Stated exercise a → Tally the lines in the entries that contain the string "roll", and reply with only that number.

Source text →
* Begin *

Challenge,  On Writing,  publishing

Never Give Up

Much Harder to Say Than Do…

But this week at the Writers of the Future I heard a lot of fantastic stories about success because the writer just kept pounding the markets.

I remember that when I started out. From 1974 until 1982, stories out, no sales. And then I started following Heinlein’s Rules and sales started. First year I sold six short stories. (One to Writers of the Future.)

But I wrote 44 and had them all in the mail. All the time.

If a manuscript was rejected, I sent it back out often within hours.

So rejection was a way of life. I put all the rejections in big scrap books, the form rejections, the nice letters, and a few really nasty letters as well. I wrote 43 stories the next year and had all of them, plus all the ones from the previous year still in the mail. Sold about seven more.

I kept every story in the mail. Sold one on the 22nd time out for 10 cents per word after 21 rejections. I have been rejected by Asimov’s Fiction Magazine exactly 250 times. Rejections from all four of the editors that have been there since the magazine started.

I wrote the short story “In the Shade of the Slowboat Man” for an invite anthology and the editor said it didn’t fit and rejected it and it now is my bestselling story ever and was on the Nebular ballot and has been optioned numbers of times for movies.

* End *

Stated exercise b → Pick up the essay on persisting through rejection from the point where it stops.

Data records:
* Begin *

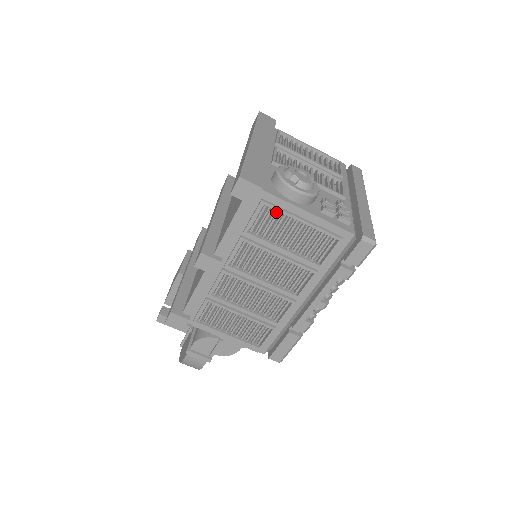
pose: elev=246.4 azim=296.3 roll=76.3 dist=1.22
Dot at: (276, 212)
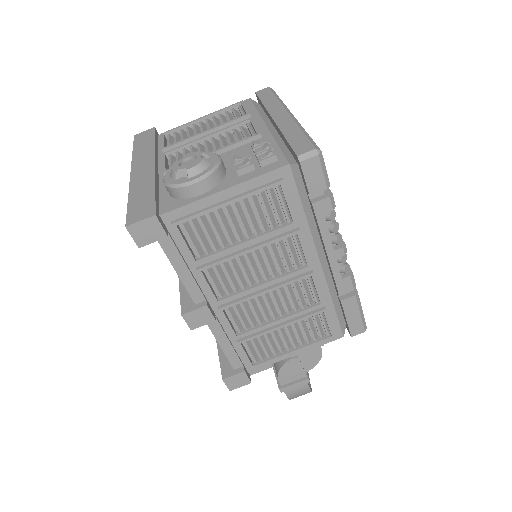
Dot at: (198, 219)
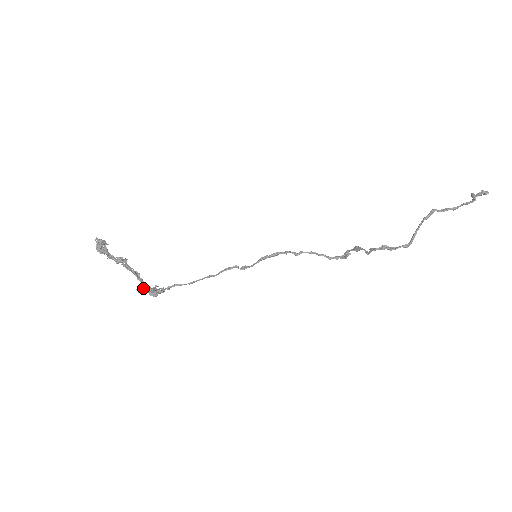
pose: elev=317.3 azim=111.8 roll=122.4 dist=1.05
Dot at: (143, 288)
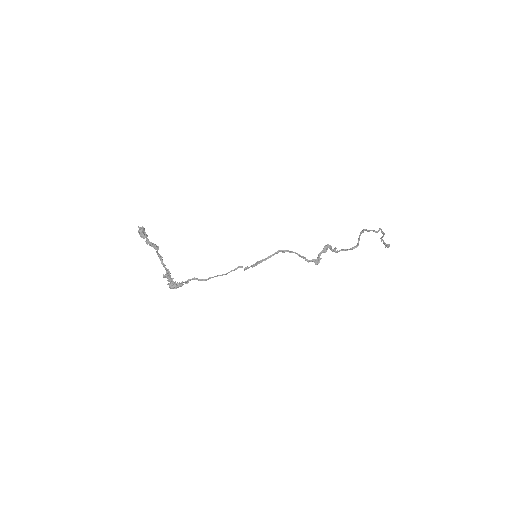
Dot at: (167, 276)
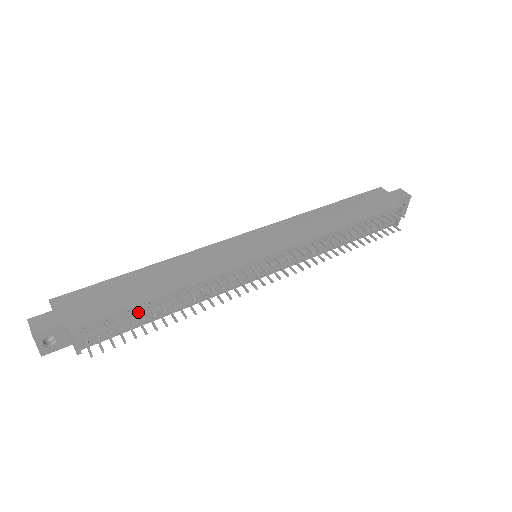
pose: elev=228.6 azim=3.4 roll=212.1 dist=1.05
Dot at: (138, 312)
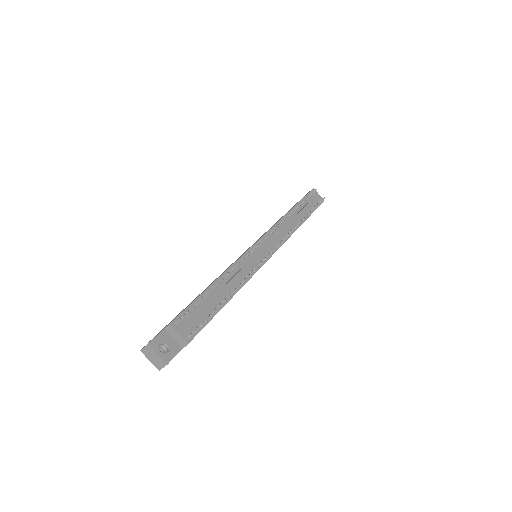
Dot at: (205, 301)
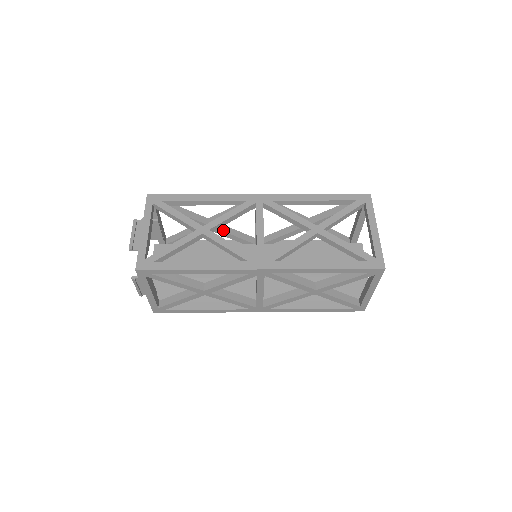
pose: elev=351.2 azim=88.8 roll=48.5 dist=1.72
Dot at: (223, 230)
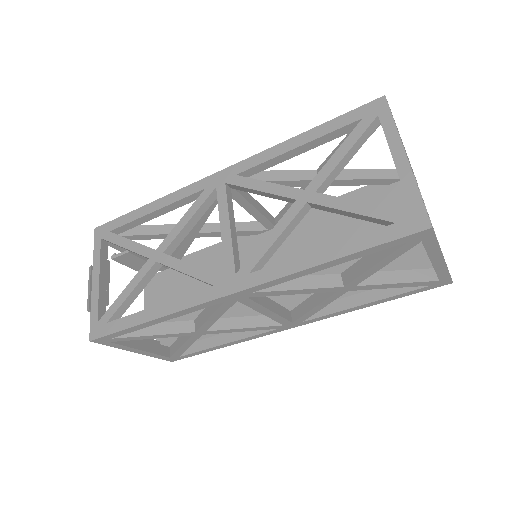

* End *

Response a → 4

Response b →
I know rejection and how little it really means. But most new writers do not understand that.

So it felt wonderful this last week to be around new writers who had pounded the Writers of the Future contest every quarter, sometimes for years before breaking through. No one likes rejections, but there were no whiners that I heard complaining how they couldn’t write because they were afraid of rejection. In fact, it was the other way around. For some reason, the rejections kept this group of writers working and learning and submitting more and more.

An impressive bunch of writers and I wish I could have gotten to know them better before they all scattered out to the winds.

Here’s are some pictures of me talking with the writers one day. And a picture below that of John Goodwin and Bob Eggleton standing in the hand of the robot from Bob’s painting. I got to write the story around the painting. Story is in the book. I have a great picture of me and Larry Elmore in that same grasp. Wonderful fun.

Bottom picture, almost too small to see is of all the winners and judges for both contests. I am standing beside Todd McCaffery in the back row, right behind and between Bob Eggleton and Orson Scott Card.

3 Comments

  • Sean McLachlan

    In the indie world, rejection has taken on a new meaning. You don’t get rejected, you just get very few sales. What I realized right from the start was that it was going to be a long job building up a book list and gathering a core of fans.
    It’s still a long job, but sales have increased every year since I got serious five years ago and the books have also landed me several ghostwriting gigs, where I am paid well to play in other people’s worlds. Now I write fiction full time for a decent income.
    I’m having heaps of fun and yes, it’s still frustrating that I’m not selling more, but I sure am selling more than those who wrote one book or ten or twenty and gave up. Their careers are over. Mine is just beginning.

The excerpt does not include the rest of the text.